The browser version of the game, as developed by Michael Townsend, does suggest that the player-character is a villain in the narrative of the game. They’re one of the so-called “wanderers” who conquered this world and have left it in ruins. You eventually find a spaceship in the wilderness, your ticket out of this hellscape. It’s been badly damaged, but it could be restored, and you find it fortunate that the “natives,” people like the villagers, haven’t figured out how to yet. One could read a colonialist narrative onto that story, but the game does not directly implicate the player (as opposed to the player-character) in that narrative. It’s just too oblique in its story-telling to do so.

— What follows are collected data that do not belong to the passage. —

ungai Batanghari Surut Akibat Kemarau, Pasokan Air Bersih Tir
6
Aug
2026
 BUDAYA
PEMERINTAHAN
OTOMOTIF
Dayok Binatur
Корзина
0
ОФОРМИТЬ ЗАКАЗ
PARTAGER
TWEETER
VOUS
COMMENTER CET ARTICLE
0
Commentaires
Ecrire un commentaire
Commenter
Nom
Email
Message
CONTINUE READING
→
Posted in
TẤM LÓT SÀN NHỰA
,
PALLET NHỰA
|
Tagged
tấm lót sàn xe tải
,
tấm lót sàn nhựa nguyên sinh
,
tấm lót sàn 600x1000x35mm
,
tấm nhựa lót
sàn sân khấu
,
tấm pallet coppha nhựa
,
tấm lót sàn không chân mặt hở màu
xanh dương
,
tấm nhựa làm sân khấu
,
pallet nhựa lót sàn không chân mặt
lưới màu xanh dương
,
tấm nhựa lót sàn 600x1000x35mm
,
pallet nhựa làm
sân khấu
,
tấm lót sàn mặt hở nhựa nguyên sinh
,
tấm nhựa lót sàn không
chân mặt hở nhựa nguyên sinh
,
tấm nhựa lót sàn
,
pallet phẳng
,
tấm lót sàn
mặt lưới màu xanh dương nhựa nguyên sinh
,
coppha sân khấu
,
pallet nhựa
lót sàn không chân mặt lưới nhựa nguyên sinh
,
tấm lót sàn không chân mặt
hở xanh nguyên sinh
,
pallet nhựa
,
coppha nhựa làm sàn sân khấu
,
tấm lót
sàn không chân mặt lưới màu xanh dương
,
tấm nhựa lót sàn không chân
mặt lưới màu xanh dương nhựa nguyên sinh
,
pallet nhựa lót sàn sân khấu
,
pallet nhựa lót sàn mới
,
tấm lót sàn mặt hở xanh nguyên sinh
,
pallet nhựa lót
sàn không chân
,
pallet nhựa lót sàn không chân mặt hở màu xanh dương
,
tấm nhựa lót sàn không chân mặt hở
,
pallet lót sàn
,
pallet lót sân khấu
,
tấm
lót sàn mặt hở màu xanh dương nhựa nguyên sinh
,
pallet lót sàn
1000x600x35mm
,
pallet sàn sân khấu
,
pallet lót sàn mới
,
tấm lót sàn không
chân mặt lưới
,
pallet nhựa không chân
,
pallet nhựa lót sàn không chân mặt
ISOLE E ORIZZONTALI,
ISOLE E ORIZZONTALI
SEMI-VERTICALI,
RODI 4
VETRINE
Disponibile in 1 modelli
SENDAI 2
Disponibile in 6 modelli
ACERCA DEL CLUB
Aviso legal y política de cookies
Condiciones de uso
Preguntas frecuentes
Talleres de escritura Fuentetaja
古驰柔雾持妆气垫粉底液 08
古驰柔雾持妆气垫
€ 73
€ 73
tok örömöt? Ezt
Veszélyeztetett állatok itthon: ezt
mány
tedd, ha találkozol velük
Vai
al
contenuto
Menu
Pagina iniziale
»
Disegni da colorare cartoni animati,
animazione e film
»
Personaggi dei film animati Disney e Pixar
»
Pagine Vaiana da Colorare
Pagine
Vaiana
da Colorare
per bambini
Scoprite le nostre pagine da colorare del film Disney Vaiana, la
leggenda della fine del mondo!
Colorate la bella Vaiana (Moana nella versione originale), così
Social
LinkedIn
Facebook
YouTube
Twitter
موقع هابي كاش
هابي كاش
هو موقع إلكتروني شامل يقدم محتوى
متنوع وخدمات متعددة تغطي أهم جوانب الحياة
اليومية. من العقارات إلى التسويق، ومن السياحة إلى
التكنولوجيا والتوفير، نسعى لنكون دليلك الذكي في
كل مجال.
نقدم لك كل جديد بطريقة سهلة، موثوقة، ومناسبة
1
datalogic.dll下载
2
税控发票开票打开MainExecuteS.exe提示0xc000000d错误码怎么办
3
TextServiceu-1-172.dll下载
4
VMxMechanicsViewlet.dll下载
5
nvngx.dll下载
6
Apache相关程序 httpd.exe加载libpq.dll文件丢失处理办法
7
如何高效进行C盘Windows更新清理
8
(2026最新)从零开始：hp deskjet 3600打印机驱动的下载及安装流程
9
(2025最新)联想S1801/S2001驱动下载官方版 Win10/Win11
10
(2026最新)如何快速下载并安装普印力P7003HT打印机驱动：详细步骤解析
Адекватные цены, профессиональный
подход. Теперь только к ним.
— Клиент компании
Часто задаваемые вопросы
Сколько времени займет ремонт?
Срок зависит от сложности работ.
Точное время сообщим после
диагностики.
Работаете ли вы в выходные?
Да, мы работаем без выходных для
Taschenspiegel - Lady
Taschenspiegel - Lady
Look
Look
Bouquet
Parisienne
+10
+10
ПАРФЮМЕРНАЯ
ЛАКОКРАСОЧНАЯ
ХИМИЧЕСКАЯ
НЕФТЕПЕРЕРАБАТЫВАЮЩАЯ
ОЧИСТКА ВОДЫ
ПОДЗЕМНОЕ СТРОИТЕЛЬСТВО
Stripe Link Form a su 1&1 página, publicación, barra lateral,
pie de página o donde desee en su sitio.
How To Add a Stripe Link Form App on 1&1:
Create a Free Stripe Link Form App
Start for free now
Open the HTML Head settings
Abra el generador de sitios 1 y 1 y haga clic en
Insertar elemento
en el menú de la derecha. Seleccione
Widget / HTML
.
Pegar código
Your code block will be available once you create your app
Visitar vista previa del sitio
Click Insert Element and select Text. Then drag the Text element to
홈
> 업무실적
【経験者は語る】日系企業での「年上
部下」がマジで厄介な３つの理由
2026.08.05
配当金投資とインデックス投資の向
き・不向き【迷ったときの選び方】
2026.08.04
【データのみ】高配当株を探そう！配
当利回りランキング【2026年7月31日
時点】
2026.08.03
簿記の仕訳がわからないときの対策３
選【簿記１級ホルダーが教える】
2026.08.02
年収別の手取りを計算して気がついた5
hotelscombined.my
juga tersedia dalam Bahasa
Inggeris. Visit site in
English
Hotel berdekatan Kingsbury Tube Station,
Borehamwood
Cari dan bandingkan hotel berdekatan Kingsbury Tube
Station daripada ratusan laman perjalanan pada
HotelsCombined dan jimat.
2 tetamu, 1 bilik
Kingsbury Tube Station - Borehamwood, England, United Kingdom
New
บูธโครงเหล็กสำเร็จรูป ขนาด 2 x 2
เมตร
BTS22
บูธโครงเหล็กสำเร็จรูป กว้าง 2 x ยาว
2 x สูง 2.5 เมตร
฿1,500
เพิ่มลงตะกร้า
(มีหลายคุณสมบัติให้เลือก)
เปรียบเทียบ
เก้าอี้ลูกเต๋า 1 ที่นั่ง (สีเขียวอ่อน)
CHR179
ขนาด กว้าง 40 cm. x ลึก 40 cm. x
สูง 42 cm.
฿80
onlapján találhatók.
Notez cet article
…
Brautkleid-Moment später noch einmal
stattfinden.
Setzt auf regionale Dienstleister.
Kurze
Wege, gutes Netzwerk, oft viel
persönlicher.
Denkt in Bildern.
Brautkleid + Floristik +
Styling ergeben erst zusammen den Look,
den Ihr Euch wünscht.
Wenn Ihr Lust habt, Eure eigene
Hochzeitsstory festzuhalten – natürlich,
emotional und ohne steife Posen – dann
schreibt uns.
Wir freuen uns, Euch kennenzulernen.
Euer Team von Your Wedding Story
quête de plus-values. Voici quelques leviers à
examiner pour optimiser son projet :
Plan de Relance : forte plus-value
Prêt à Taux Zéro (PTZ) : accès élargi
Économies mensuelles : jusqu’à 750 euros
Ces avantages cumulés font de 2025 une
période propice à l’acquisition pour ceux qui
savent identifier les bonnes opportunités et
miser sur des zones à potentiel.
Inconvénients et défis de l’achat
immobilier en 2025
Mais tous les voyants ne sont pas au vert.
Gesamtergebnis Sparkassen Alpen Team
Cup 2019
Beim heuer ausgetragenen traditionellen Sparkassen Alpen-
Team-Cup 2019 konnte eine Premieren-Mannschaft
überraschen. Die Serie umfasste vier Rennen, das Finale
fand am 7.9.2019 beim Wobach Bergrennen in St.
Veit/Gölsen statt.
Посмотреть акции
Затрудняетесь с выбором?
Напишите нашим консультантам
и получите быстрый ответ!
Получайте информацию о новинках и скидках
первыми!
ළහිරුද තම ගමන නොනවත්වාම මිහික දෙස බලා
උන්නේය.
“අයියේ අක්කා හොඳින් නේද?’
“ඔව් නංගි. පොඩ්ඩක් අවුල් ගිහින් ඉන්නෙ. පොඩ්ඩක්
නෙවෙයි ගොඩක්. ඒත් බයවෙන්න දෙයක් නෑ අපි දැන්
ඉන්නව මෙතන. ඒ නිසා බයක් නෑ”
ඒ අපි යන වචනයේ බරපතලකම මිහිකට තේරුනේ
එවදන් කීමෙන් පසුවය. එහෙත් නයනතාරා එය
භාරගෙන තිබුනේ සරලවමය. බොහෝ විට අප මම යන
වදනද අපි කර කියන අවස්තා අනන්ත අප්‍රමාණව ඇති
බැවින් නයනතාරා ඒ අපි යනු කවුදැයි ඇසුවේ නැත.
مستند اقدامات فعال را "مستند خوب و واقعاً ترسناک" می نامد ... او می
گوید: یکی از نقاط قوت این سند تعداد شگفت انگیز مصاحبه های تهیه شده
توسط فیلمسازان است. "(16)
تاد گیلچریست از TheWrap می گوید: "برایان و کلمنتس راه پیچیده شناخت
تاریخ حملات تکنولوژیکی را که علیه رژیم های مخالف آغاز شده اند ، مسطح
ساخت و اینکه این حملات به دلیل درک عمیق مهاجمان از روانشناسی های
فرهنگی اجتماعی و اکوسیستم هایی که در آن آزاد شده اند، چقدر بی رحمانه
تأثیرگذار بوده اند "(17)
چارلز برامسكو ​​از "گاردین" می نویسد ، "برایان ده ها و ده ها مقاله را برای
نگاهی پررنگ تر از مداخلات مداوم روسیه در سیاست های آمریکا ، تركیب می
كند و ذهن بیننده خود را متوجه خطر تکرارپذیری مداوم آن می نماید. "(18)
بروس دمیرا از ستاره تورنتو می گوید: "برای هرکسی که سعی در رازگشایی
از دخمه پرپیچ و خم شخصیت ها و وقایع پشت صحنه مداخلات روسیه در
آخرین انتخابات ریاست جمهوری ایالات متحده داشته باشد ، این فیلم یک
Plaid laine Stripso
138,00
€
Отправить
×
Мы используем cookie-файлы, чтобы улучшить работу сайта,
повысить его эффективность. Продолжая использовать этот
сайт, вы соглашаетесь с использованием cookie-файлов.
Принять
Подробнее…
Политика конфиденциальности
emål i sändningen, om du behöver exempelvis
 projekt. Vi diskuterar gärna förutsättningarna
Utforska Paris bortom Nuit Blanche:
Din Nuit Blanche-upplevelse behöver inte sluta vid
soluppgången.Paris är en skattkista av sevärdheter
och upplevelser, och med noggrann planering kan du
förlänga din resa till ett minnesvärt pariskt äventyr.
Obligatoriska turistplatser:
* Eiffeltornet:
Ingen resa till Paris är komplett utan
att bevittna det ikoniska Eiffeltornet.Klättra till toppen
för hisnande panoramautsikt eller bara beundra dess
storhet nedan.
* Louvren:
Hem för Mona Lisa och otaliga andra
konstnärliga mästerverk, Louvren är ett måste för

It wasn’t until Amir Rajan adapted A Dark Room for iOS that the game’s critique of the player’s actions became overt. In the early goings—coincidentally, near the point when I had that flash of doubt—the builder begs you to stop overworking the villagers. When you keep pushing them to gather wood anyway, the game overtly relabels them. They are no longer “villagers.” They are “slaves.”

The player’s instrumental approach to the NPCs has consequences, which is certainly uncomfortable, as Rajan notes in an interview with Brian Riggsbee (full interview here):

The web version didn’t have any of the builder commentary or the slave transition…It’s funny actually, someone reached out to me on Twitter about the slaves transition and how “it wasn’t his choice.” He was pretty angry about it. His Twitter profile background was that of Fallout: New Vegas, where you can literally [be] part of a slave-driving army.

It’s all fun and games until the game points out that your progress has come at the expense of someone else’s autonomy.

To include the slaves transition was an editorial decision on Rajan’s part, an act of interpretation as well as adaptation. But does it pull the adaptation too far from the source material? Hardly. If anything, it simply reinforces the in-game narrative. Just as the wanderer uses the people they conquered to serve their own ends, the players use the NPCs to gradually satisfy their curiosity.

After all, how else can this story unfold?